Doch arbeitslose Millionäre sind noch das geringste Problem des amerikanischen Eishockeys: Die Saisonabsage in der NHL kostet Arbeitsplätze, Geld und die Sportart Reputation: Bei den 30 NHL-Klubs wurden die meisten Angestellten entlassen. Die Vereine, die im Schnitt 17 000 Dauerkarten verkauft haben, müssen nun das Geld zurückzahlen – bis zu 4500 Dollar kostet ein Saisonticket. Allein die Oilers verlieren laut Präsident LaForge dieses Jahr elf Millionen Dollar, weil nicht gespielt wird. Und nicht zuletzt: Eine Liga, die nicht spielt, spielt keine Rolle im Bewusstsein der Öffentlichkeit. TV-Anstalten haben die für die NHL geplanten Sendezeiten mit Pausenfüllern wie Hallenfußball besetzt. Zwei Drittel sagten in den USA in einer Umfrage, dass es ihnen egal sei, ob die NHL in dieser Saison noch spiele.

Was traurig für nordamerikanische Eishockey-Fans ist, betrachtet mancher Anhänger der Sportart in Europa als Glücksfall. NHL-Spieler werten eine Liga wie etwa die DEL auf. Und der Glaube der ausgewanderten Stars, dass in der NHL bald wieder gespielt wird, ist gering. Nationalspieler Marco Sturm (Ingolstadt) hat sein Haus im kalifornischen San José verkauft: „Da im Sommer keine Gespräche zwischen Klubs und Spielergewerkschaft stattfinden werden, wird der Arbeitskampf in den Herbst getragen.“ Olaf Kölzig sagt: „Jetzt sieht es so aus, als würde ich auch in der kommenden Saison in der DEL spielen.“

Selbst wenn kommende Saison in der bisher besten Eishockey-Liga der Welt wieder gespielt wird, bleibt die Frage, ob eine NHL mit niedrigeren Gehältern Stars noch interessiert.

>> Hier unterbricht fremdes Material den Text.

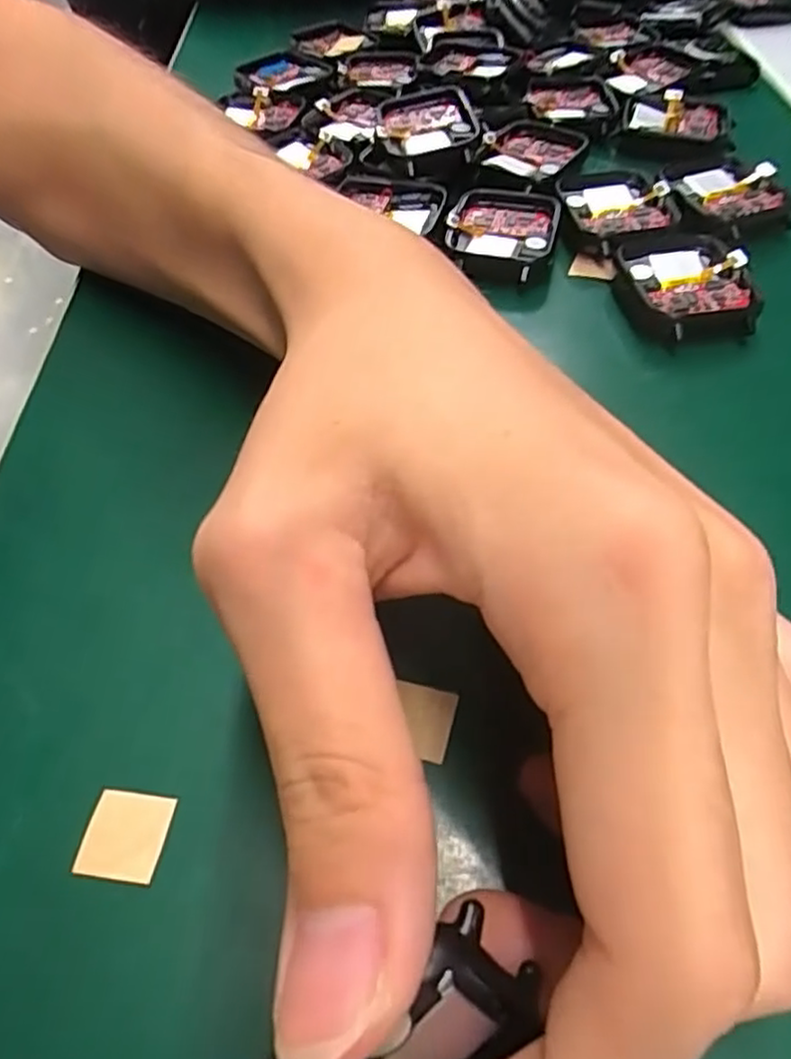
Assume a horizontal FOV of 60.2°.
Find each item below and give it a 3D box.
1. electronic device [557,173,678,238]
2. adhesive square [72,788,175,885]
[{"bbox_3d":[0.079,-0.117,0.246,0.036,0.008,0.035,-3,53,-2],"label":"electronic device"},{"bbox_3d":[-0.052,0.058,0.130,0.015,0.004,0.015,6,53,6],"label":"adhesive square"}]

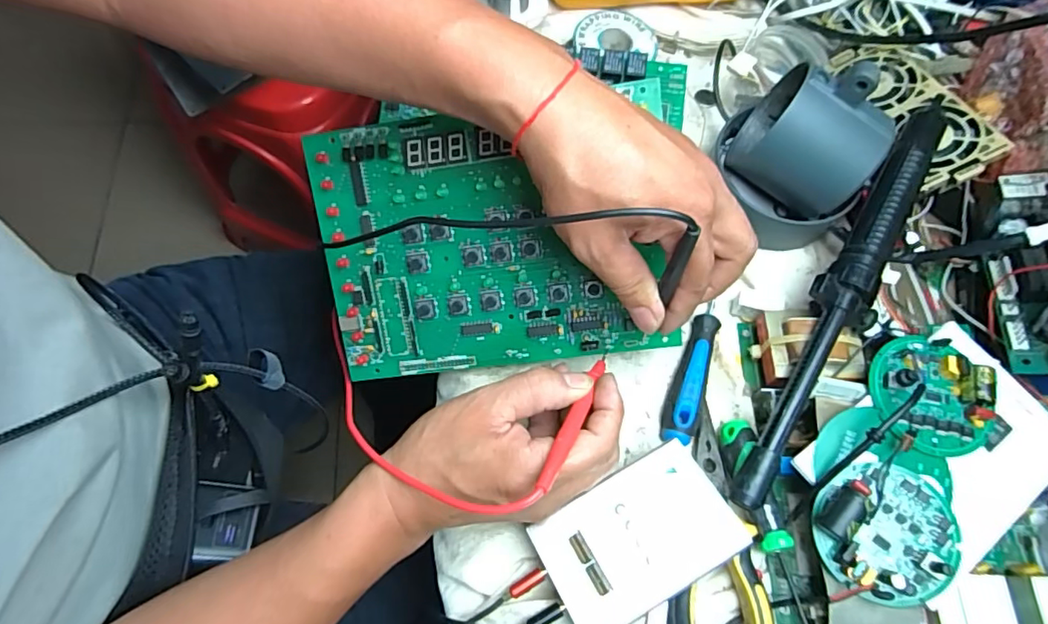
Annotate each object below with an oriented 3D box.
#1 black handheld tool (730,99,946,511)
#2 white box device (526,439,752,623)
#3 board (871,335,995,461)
[{"bbox_3d":[0.201,-0.015,0.343,0.030,0.032,0.295,33,71,10],"label":"black handheld tool"},{"bbox_3d":[0.062,0.125,0.310,0.103,0.022,0.067,-30,57,-9],"label":"white box device"},{"bbox_3d":[0.238,0.047,0.324,0.063,0.024,0.068,-1,69,-3],"label":"board"}]

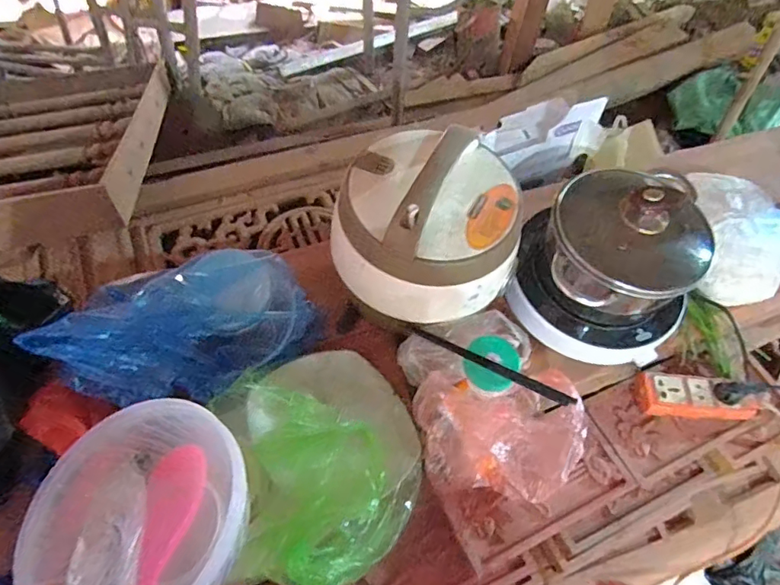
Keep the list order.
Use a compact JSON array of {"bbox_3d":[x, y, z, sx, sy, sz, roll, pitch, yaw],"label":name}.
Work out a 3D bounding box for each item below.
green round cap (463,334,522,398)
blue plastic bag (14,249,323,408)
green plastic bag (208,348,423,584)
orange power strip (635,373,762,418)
[{"bbox_3d":[0.130,0.094,0.656,0.073,0.007,0.073,1,82,-4],"label":"green round cap"},{"bbox_3d":[-0.241,0.041,0.636,0.319,0.070,0.179,-28,93,-33],"label":"blue plastic bag"},{"bbox_3d":[-0.084,0.193,0.607,0.238,0.096,0.273,-12,63,-11],"label":"green plastic bag"},{"bbox_3d":[0.443,0.150,0.724,0.175,0.027,0.059,7,61,0],"label":"orange power strip"}]

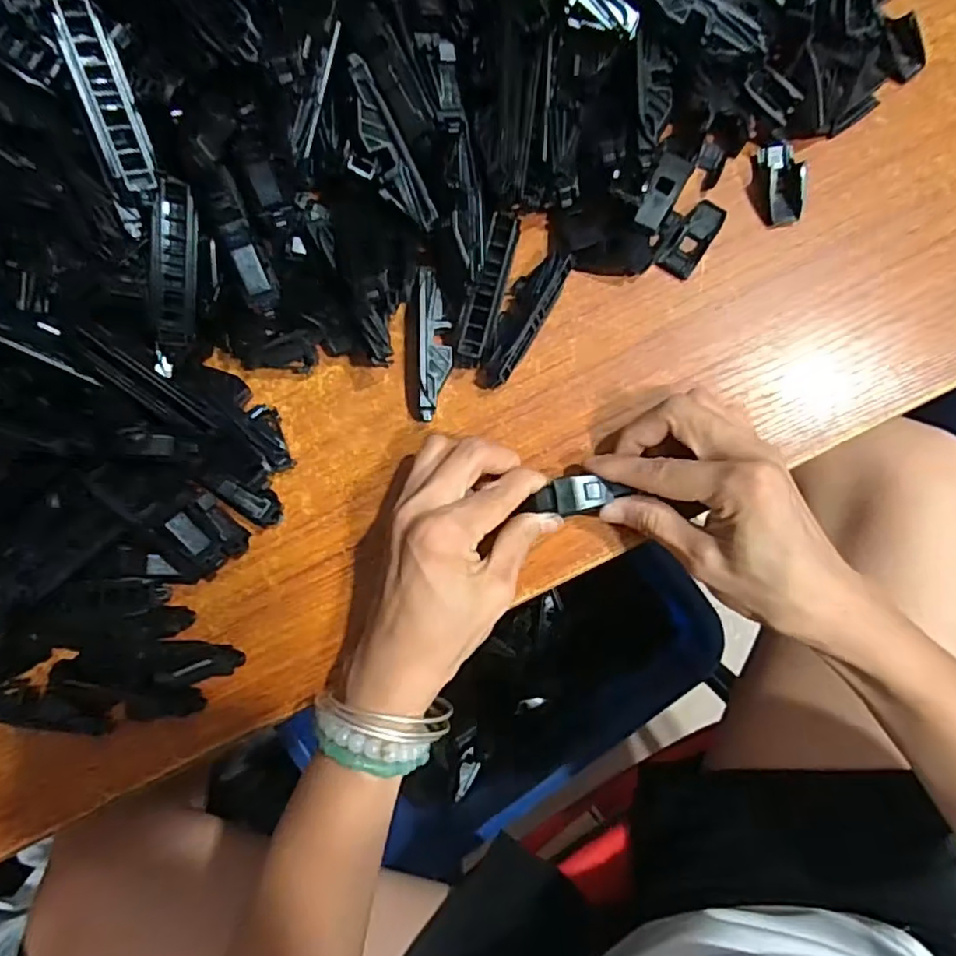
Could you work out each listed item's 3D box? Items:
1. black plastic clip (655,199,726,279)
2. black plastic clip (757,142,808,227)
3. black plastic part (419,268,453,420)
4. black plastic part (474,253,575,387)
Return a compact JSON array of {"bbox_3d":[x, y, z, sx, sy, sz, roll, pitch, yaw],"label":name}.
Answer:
[{"bbox_3d":[0.112,-0.127,0.327,0.019,0.006,0.043,32,87,6],"label":"black plastic clip"},{"bbox_3d":[0.159,-0.154,0.323,0.018,0.012,0.043,-7,84,3],"label":"black plastic clip"},{"bbox_3d":[-0.022,-0.069,0.324,0.016,0.020,0.076,-1,84,3],"label":"black plastic part"},{"bbox_3d":[0.022,-0.081,0.324,0.021,0.016,0.076,28,87,6],"label":"black plastic part"}]

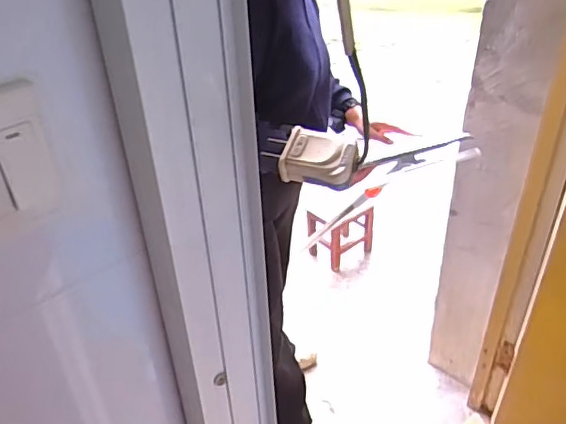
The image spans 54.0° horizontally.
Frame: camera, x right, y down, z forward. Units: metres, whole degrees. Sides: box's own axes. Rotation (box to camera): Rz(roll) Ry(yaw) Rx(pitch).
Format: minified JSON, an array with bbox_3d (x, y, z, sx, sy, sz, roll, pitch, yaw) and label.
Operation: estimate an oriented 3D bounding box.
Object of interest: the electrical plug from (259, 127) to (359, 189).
[{"bbox_3d":[0.020,-0.032,0.355,0.056,0.021,0.032,10,67,19],"label":"electrical plug"}]

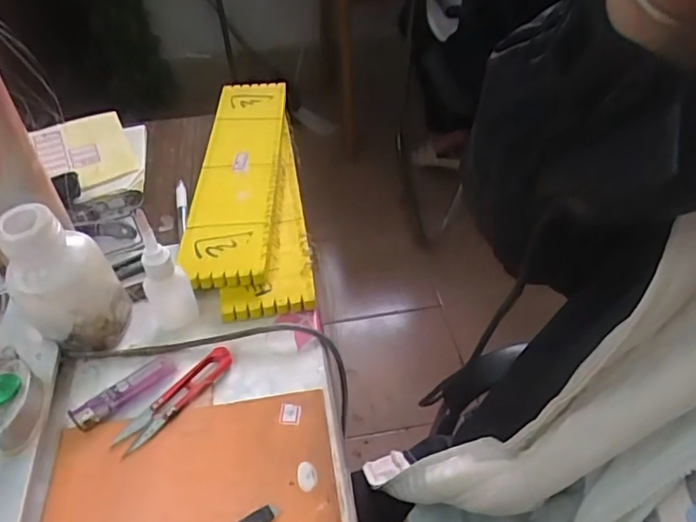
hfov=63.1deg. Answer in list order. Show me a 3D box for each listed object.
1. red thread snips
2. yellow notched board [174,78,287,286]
[{"bbox_3d":[-0.126,0.098,0.417,0.026,0.007,0.100,31,53,31],"label":"red thread snips"},{"bbox_3d":[-0.113,-0.100,0.600,0.077,0.012,0.340,3,46,-4],"label":"yellow notched board"}]

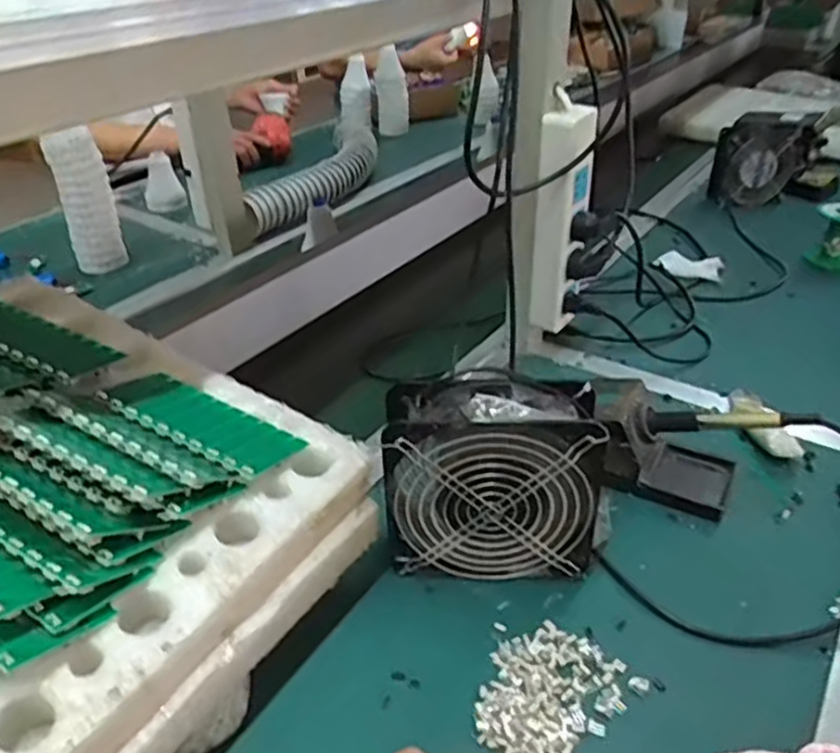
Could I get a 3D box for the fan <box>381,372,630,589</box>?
[{"bbox_3d":[0.055,0.076,0.514,0.158,0.148,0.064,3,34,6],"label":"fan"}]

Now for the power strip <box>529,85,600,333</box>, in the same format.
[{"bbox_3d":[0.136,-0.156,0.714,0.062,0.218,0.049,11,37,15],"label":"power strip"}]

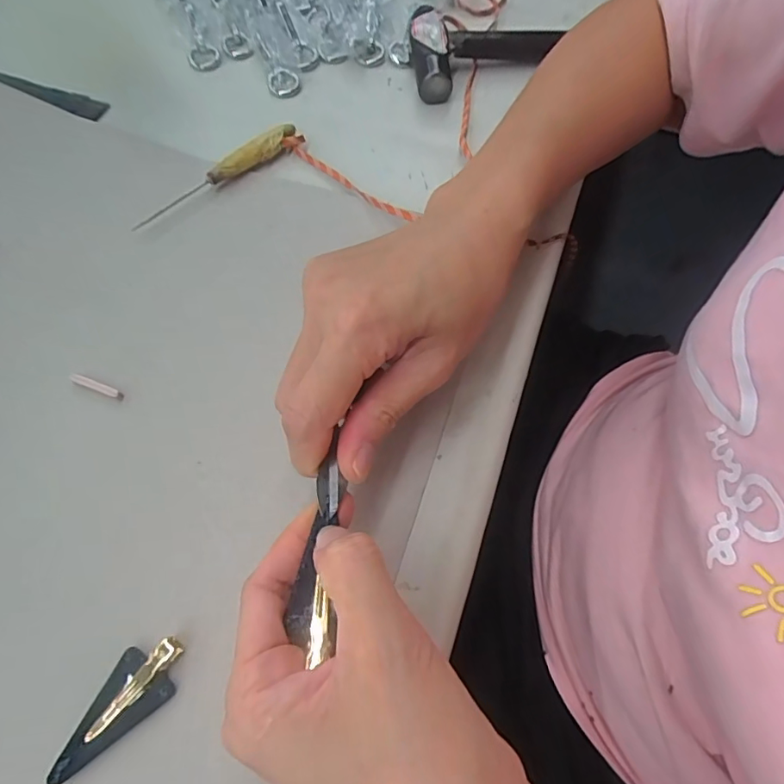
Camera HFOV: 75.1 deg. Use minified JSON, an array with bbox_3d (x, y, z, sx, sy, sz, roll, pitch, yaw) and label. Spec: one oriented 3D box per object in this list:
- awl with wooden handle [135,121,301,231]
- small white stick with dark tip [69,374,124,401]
[{"bbox_3d":[-0.109,-0.136,0.321,0.117,0.015,0.010,-40,70,-15],"label":"awl with wooden handle"},{"bbox_3d":[-0.152,-0.003,0.263,0.029,0.006,0.005,17,67,10],"label":"small white stick with dark tip"}]

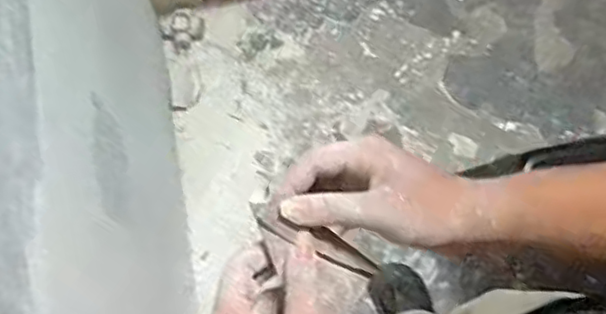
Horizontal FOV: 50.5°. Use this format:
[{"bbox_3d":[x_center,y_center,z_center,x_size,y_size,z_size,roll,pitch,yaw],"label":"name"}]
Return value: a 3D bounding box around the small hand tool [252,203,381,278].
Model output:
[{"bbox_3d":[0.010,0.056,0.429,0.098,0.011,0.018,30,79,-19],"label":"small hand tool"}]

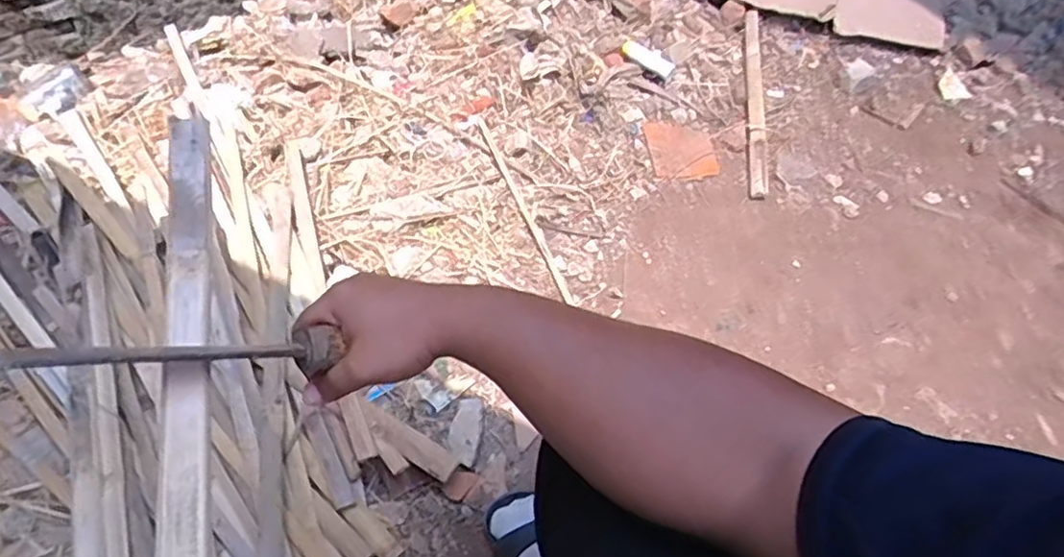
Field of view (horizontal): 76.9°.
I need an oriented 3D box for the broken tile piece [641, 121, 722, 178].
[{"bbox_3d":[0.291,-0.248,1.305,0.127,0.013,0.148,-1,54,-6],"label":"broken tile piece"}]

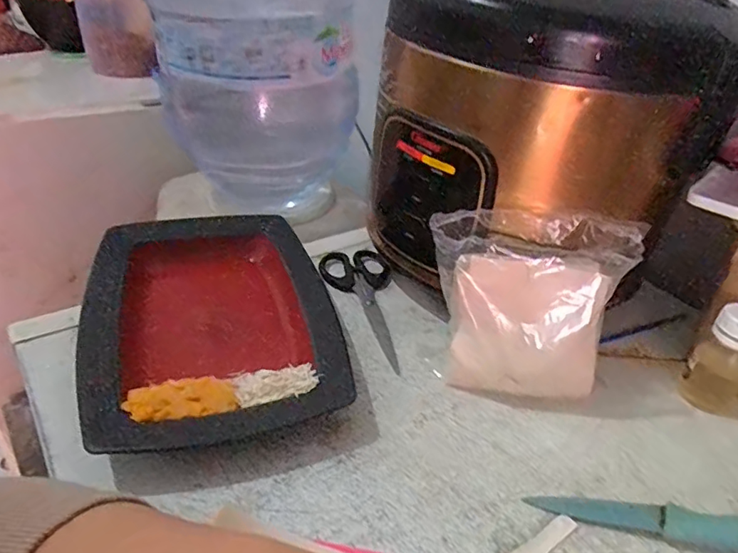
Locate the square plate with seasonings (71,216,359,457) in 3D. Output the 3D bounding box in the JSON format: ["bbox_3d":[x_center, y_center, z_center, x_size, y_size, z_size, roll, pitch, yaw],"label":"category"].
[{"bbox_3d":[-0.101,0.028,0.399,0.207,0.040,0.241,-6,36,-15],"label":"square plate with seasonings"}]

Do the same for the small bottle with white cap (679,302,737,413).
[{"bbox_3d":[0.254,0.058,0.376,0.037,0.089,0.034,-21,43,-34],"label":"small bottle with white cap"}]

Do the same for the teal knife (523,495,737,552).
[{"bbox_3d":[0.184,0.140,0.300,0.174,0.013,0.020,10,35,5],"label":"teal knife"}]

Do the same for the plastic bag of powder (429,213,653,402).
[{"bbox_3d":[0.108,0.023,0.367,0.134,0.117,0.065,8,35,1],"label":"plastic bag of powder"}]

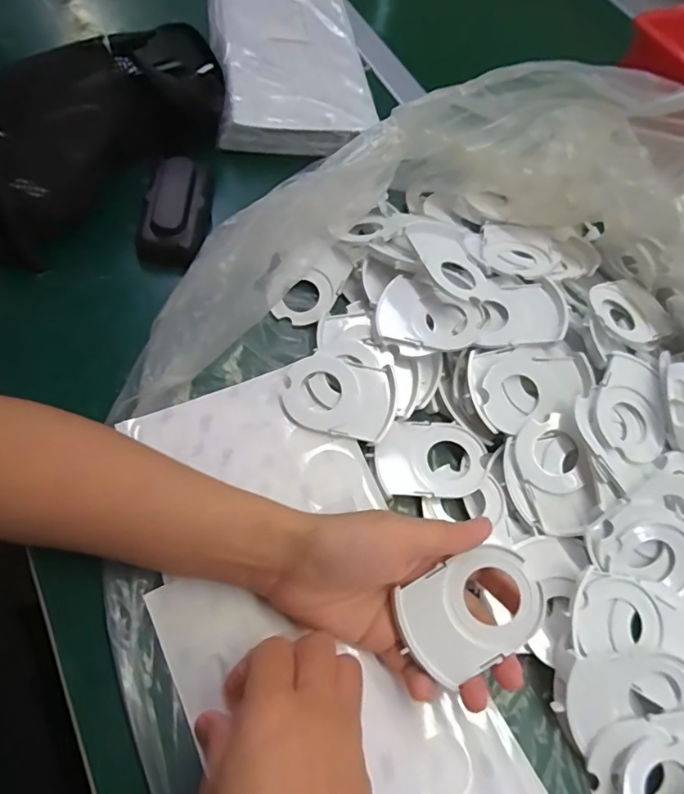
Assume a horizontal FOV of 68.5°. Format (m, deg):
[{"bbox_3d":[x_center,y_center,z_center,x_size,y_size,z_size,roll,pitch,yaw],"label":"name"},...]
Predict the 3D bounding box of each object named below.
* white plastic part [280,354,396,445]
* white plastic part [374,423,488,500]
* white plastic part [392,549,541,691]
[{"bbox_3d":[-0.002,-0.002,0.354,0.077,0.005,0.055,14,62,-2],"label":"white plastic part"},{"bbox_3d":[0.060,0.043,0.344,0.074,0.009,0.053,0,63,-10],"label":"white plastic part"},{"bbox_3d":[0.069,0.115,0.270,0.074,0.004,0.053,-31,72,0],"label":"white plastic part"}]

Auch in Europa wird gut gezahlt. Der russische Verein Bars Kazan gibt diese Saison 65 Millionen Dollar für Spieler aus. Jagr verdient bei Ligakonkurrent Omsk eine Million pro Monat.

Es ist gut möglich, dass am Mittwoch nicht nur die Saison in der NHL verabschiedet wurde, sondern dass sich eine ganze Liga in ihrer bisherigen Form für immer verabschiedet hat.